Ecuador’s government has decided to introduce the German vocational training model throughout the country. Forty vocational training centres are to be set up by 2018, and nine of them are to be opened in 2016. The required training courses have already been approved for 30 professions, and 18 more are to follow by the end of 2016. There are already cooperation arrangements with a number of German companies that want to help train skilled workers locally.
Germany is one of the largest bilateral donors in development cooperation with Ecuador. The most recent bilateral intergovernmental negotiations on development cooperation were held in Quito in November 2014. At these, the following priority areas of German-Ecuadorian cooperation were agreed upon: Protection of the Environment and Natural Resources and Public Administration/Economic Reform.

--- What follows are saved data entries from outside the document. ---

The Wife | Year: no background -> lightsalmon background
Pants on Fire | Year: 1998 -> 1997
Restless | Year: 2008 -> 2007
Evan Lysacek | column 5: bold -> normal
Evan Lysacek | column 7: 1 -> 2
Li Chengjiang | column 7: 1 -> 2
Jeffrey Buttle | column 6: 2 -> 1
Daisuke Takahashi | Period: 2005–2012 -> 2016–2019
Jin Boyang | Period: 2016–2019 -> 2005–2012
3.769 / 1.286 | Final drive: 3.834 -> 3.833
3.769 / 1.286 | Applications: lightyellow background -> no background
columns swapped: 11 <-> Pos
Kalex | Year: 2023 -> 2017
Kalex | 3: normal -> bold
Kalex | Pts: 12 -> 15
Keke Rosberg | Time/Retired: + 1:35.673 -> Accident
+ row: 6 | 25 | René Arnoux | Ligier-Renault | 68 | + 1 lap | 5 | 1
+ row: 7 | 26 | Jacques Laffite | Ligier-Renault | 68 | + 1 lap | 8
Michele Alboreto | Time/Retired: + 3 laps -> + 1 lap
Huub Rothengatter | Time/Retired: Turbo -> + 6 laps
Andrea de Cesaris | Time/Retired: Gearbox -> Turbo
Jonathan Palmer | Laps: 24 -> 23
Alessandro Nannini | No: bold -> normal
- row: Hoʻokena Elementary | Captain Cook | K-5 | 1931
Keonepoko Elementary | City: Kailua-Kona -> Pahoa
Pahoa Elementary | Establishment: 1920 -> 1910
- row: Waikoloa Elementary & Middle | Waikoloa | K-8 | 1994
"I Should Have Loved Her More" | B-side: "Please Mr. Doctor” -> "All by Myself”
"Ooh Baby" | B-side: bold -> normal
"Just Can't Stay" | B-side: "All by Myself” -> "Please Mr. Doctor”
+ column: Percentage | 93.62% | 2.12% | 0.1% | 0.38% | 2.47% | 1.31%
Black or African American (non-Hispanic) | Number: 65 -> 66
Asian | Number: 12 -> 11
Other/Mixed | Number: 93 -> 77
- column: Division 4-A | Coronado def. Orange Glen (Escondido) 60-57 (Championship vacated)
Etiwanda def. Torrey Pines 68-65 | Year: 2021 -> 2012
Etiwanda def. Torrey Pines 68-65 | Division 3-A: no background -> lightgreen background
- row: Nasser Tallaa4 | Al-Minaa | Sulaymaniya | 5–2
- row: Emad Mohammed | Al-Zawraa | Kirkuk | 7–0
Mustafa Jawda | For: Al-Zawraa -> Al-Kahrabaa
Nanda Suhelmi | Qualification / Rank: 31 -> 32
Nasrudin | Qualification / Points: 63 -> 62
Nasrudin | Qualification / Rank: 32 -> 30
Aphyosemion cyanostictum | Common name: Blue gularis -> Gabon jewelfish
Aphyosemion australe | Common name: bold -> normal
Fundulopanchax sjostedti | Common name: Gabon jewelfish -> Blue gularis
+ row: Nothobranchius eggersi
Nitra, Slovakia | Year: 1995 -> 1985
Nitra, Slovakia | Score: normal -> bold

After Ecuador unilaterally terminated environmental cooperation with Germany in December 2014, the two governments agreed in September 2015 to continue projects to protect the environment and conserve natural resources in the Amazon region. This includes providing support for forest monitoring and management of the national protected areas. Incentives are being created to encourage the local population to engage in reforestation and the sustainable use of forests – by cultivating cocoa, for instance. The existing German-Ecuadorian special programme to protect biodiversity in the Yasuní Biosphere Reserve and National Park and the indigenous peoples living there will in future have a supraregional orientation.
Culture and education
The main intermediaries in cultural exchange between Germany and Ecuador are the Humboldt Society/Goethe Centre in Quito, the German-Ecuadorian Cultural Centre in Guayaquil, the German Schools in Quito, Guayaquil and Cuenca and, since 2008, two partner schools in the Quito metropolitan area (as part of the PASCH initiative). The German cultural association Red Cultural Alemana coordinates the activities of all German institutions engaged in the cultural sector in Ecuador. Working together with the German Embassy, it organises a wide-ranging cultural programme.
Cooperation at university level is promoted primarily through short-term research scholarships, German Academic Exchange Service (DAAD) student scholarships and lecturer exchange programmes. For years, a DAAD teacher has been working at the Pontificia Universidad Católica del Ecuador (PUCE) in Quito. The number of active university partnerships is on the increase, as is the number of student exchanges. Cooperation focuses on science and engineering subjects. The German Research Foundation (DFG) is conducting a mountain rainforest research project in the Loja province. Since 2013, the project area has been extended to include high mountain regions and the Azuay Province (Cuenca). Three Ecuadorian and eight German universities are currently involved in the project.